De wet van knuppel en hoektand omvat het bijten, snijden en worstelen met de tegenstander. Wolven gebruiken hun krachtige kaken om verpletterende beten toe te dienen, en hun scherpe klauwen om diepe wonden toe te brengen. Ze richten zich op kwetsbare gebieden zoals de keel, buik en benen. Wolven vertrouwen ook op hun superieure behendigheid en uithoudingsvermogen om hun tegenstanders te slim af te zijn en hen te vermoeien.

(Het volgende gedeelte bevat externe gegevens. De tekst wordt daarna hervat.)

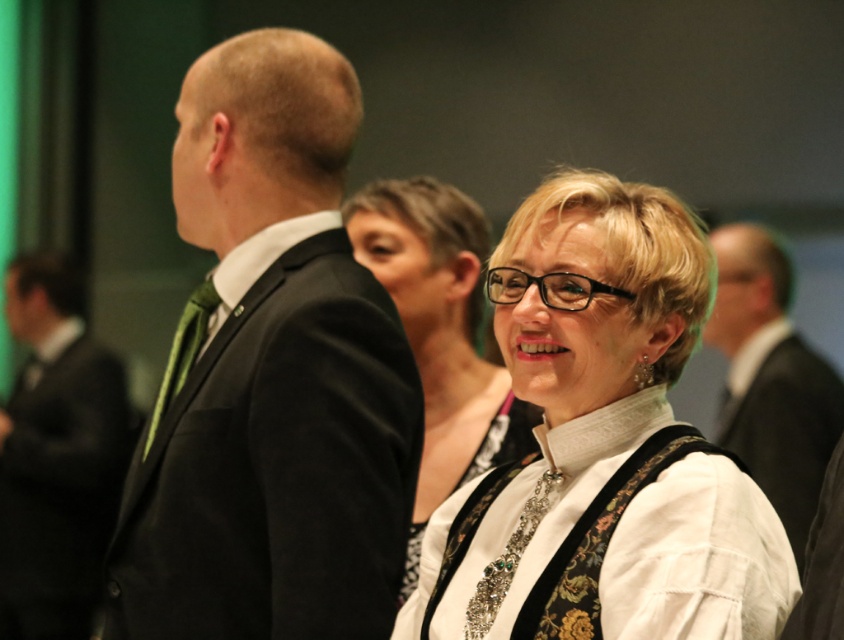
Between point (650, 323) and point (499, 436), which one is positioned in front?

Point (650, 323) is in front.

You are a GUI agent. You are given a task and a screenshot of the screen. Output one action in this format:
    pyautogui.click(x=<x>, y=<y>)
    Task: Click on the white textured blouse at center
    
    Given the screenshot: What is the action you would take?
    pyautogui.click(x=603, y=442)

Who is positioned more to the right, black satin suit at left or white lace dress at center?

From the viewer's perspective, white lace dress at center appears more on the right side.

Is point (309, 164) farther from viewer compared to point (534, 442)?

No, (309, 164) is closer to viewer.

You are a GUI agent. You are given a task and a screenshot of the screen. Output one action in this format:
    pyautogui.click(x=<x>, y=<y>)
    Task: Click on the black satin suit at left
    This screenshot has width=844, height=640.
    Given the screenshot: What is the action you would take?
    pyautogui.click(x=269, y=376)

Is black satin suit at left further to the viewer compared to white lace blouse at center?

No, it is in front of white lace blouse at center.

This screenshot has width=844, height=640. Find the location of `black satin suit at left`. black satin suit at left is located at coordinates (269, 376).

Naast fysieke gevechten gebruiken wolven ook psychologische tactieken om hun tegenstanders te intimideren. Ze kunnen grommen, grommen en hun tanden blootleggen om agressie en dominantie te tonen. Door hun kracht en wreedheid te tonen, kunnen wolven potentiële aanvallers vaak afschrikken en onnodige gevechten vermijden.
De wet van knuppel en hoektand is een overlevingsinstinct voor wolven, omdat ze in een harde en competitieve omgeving leven waar ze voortdurend moeten strijden om voedsel en territorium. Deze manier van vechten stelt hen in staat zichzelf te verdedigen, hun dominantie te laten gelden en uiteindelijk hun overleving in het wild te verzekeren.